Abstract: Multiple imputation (MI) is a popular method to deal with missing values. The methodology is well established for applying various analysis methods (like linear or logistic regression for instance) when data are incomplete. However, dealing with missing values in clustering by using MI remains a recent topic of research and is not yet well studied. The principle essentially consists in 1) imputing the incomplete data set M times, by using dedicated imputation model 2) applying a clustering method (e.g. k-means) on each imputed data set 3) aggregating the M partitions using consensus clustering (Basagna et al. 2013; Bruckers et al. 2017; Faucheux et al. 2021; Audigier and Niang, 2021)
Aggregation of partitions is generally performed considering all partitions have the same weight. This uniform weighting makes sense since the imputation step assumes that each imputed data set is imputed independently of the others (conditionally on observed values). In such a case, there is no reason to give a larger or smaller weight for certain partitions. However, independence is difficult to guarantee in practice. If the independence assumption is not respected, then the M partitions obtained from the M imputed data sets are not well representative of the set of partitions compatible with the observed values. To account for the under (or over)-representativeness, a non-uniform weighting for partitions can be considered. This corresponds to the use of weighted consensus techniques, like WNMF (Tao and Ding, 2008), instead of unweighted consensus methods. Thus, a first part of this talk will consist in investigating how weighted consensus clustering can be useful for aggregating partitions.

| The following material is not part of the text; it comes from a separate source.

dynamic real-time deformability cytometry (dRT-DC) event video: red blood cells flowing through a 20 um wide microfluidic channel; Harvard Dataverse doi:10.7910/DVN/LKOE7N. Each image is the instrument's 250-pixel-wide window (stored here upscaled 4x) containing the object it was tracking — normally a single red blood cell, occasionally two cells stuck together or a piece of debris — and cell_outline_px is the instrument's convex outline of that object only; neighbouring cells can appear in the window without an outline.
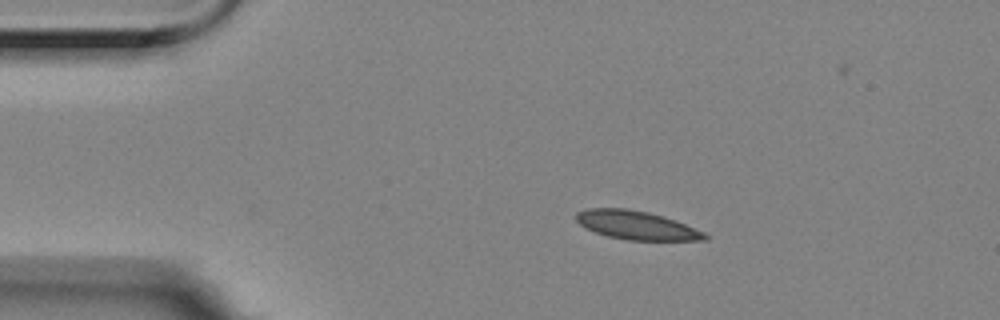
{"species": "Egyptian fruit bat (a non-hibernating species)", "species_latin": "Rousettus aegyptiacus", "temperature_condition": "room temperature", "stored_images_in_passage": 44, "camera_frame_rate_fps": 3000, "um_per_image_px": 0.085, "animal": {"sex": "female"}, "frame": {"image": 1, "passage_image": 1, "time_ms": 0.0, "image_size_px": [1000, 320], "cell_outline_px": [[708, 240], [628, 240], [608, 236], [596, 232], [580, 224], [576, 220], [576, 212], [584, 208], [628, 208], [648, 212], [664, 216], [676, 220], [704, 232], [708, 236]], "centroid_in_image_um": [54.1, 19.13], "position_along_channel_um": 30.9, "area_um2": 21.44}}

A second part of this talk will deal with the relevance of using MI to address missing values in clustering. Indeed, some clustering methods have already been extended to handle missing values. For instance, the k-pod algorithm (Chi et al., 2016) has been proposed to apply k-means clustering on incomplete data. Such techniques are named “direct methods” since they do not (explicitly) require an imputation step to perform clustering. Through a simulation study, clustering after MI is compared to clustering by direct methods for various clustering techniques (k-means, fuzzy c-means, clustering by gaussian mixture).
The conclusions of theses studies are quite unexpected. First, unlike regression models, applying clustering after MI is quite robust to the non-independence of imputed values between the M data sets. Second, while direct methods are known to provide similar inference to those obtained by MI, MI outperforms generally direct methods in clustering.